Яромир Йон - Вечера на соломенном тюфяке (с иллюстрациями)
И каждому Гонза был другом: ведь все мы — свой брат крестьянин. Особенно любил Гонза беседовать с ними о хозяйстве. С каждым на ты: «Ничего, Франтишек, не вешай нос, Франтишек, горе не беда…» — все равно, понимает тот или нет.
— Франтишек, не ной!..
— Ну, ну, потерпи, Франтишек… Чик-чик — и готово!
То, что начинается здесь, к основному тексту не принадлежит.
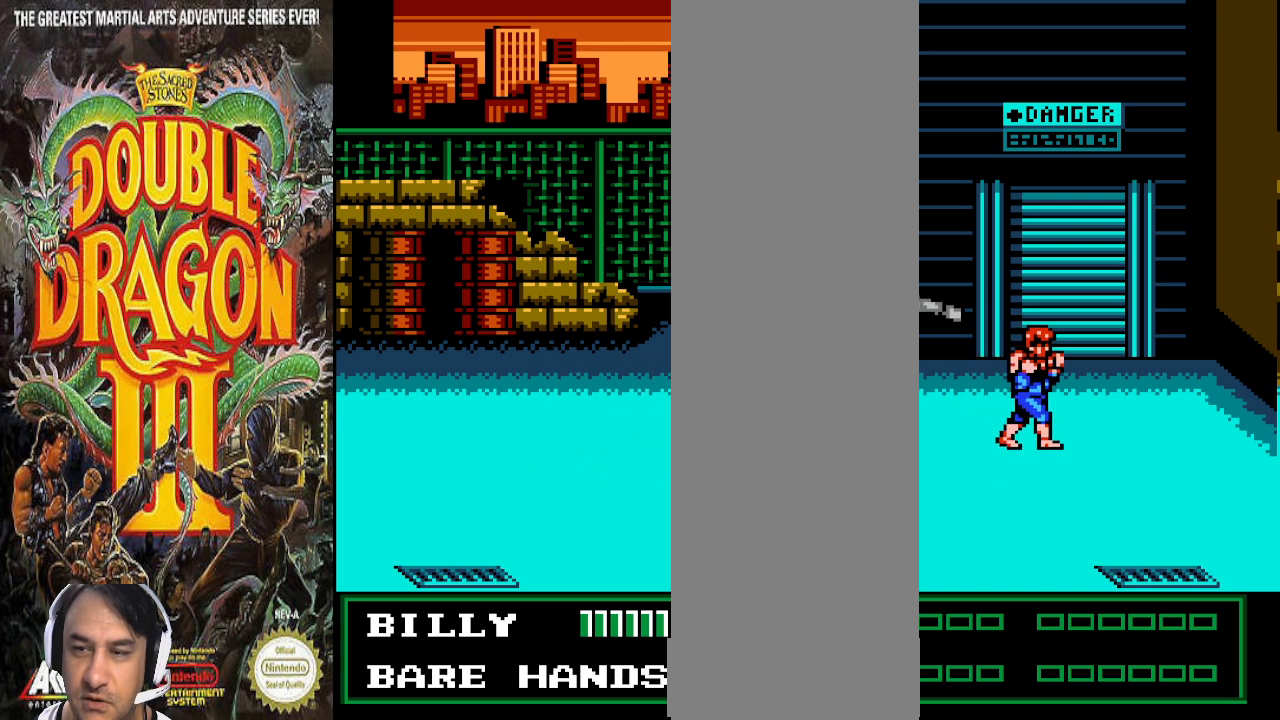
{"buttons": ["DPAD_LEFT"], "events": [[67, "DPAD_RIGHT", "up"], [167, "DPAD_LEFT", "down"], [267, "DPAD_UP", "up"]]}
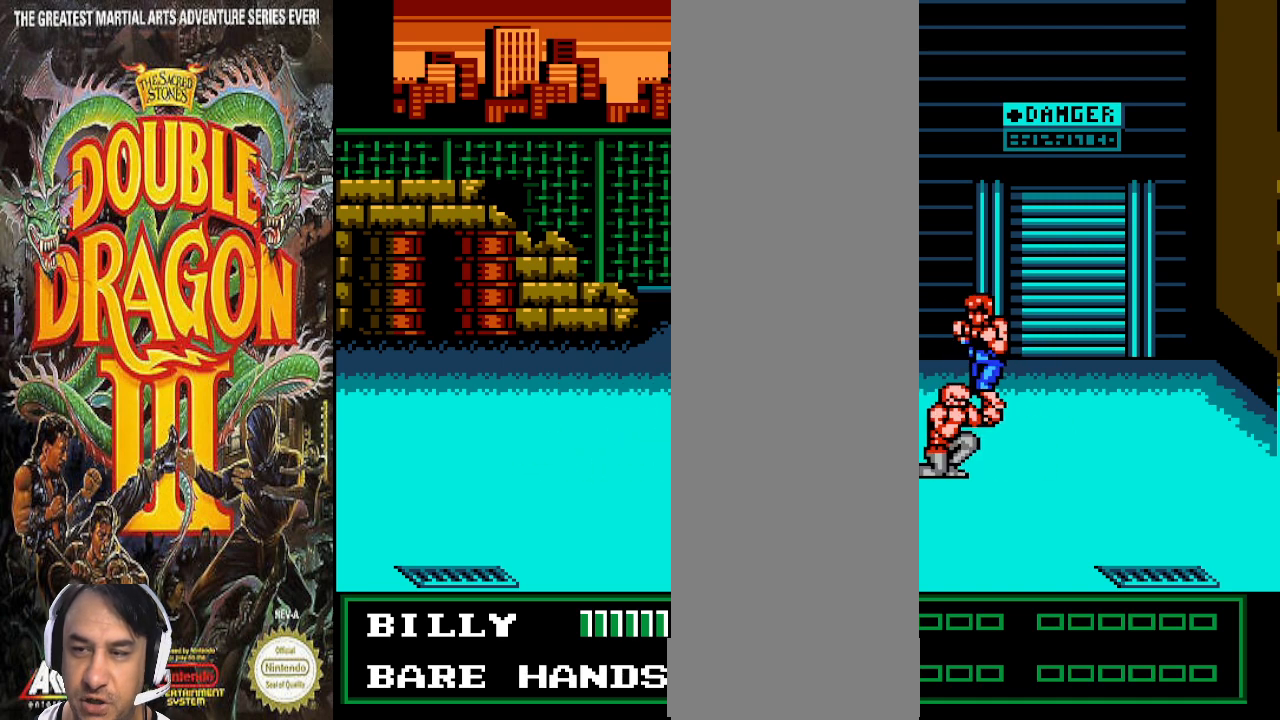
{"buttons": ["CIRCLE"], "events": [[133, "DPAD_LEFT", "up"], [500, "CIRCLE", "down"]]}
— Франтишек, у тебя дома жена, дети, девчонка… Крепись, черт возьми, парень… Вот и все, Франтишек!
И сразу санитарам:
— Давайте следующего Франтишка!
Будь то хоть румын или цыган, нога ли у него прострелена или полголовы напрочь, как назовет его Гонза Франтишком — улыбается, а Гонза, доктор, в ответ тоже, и пускай этот солдатик через минуту отойдет к праотцам, все ж таки на сердце у румынского Франтишка чуть полегчает, когда прощается он с этим вшивым миром.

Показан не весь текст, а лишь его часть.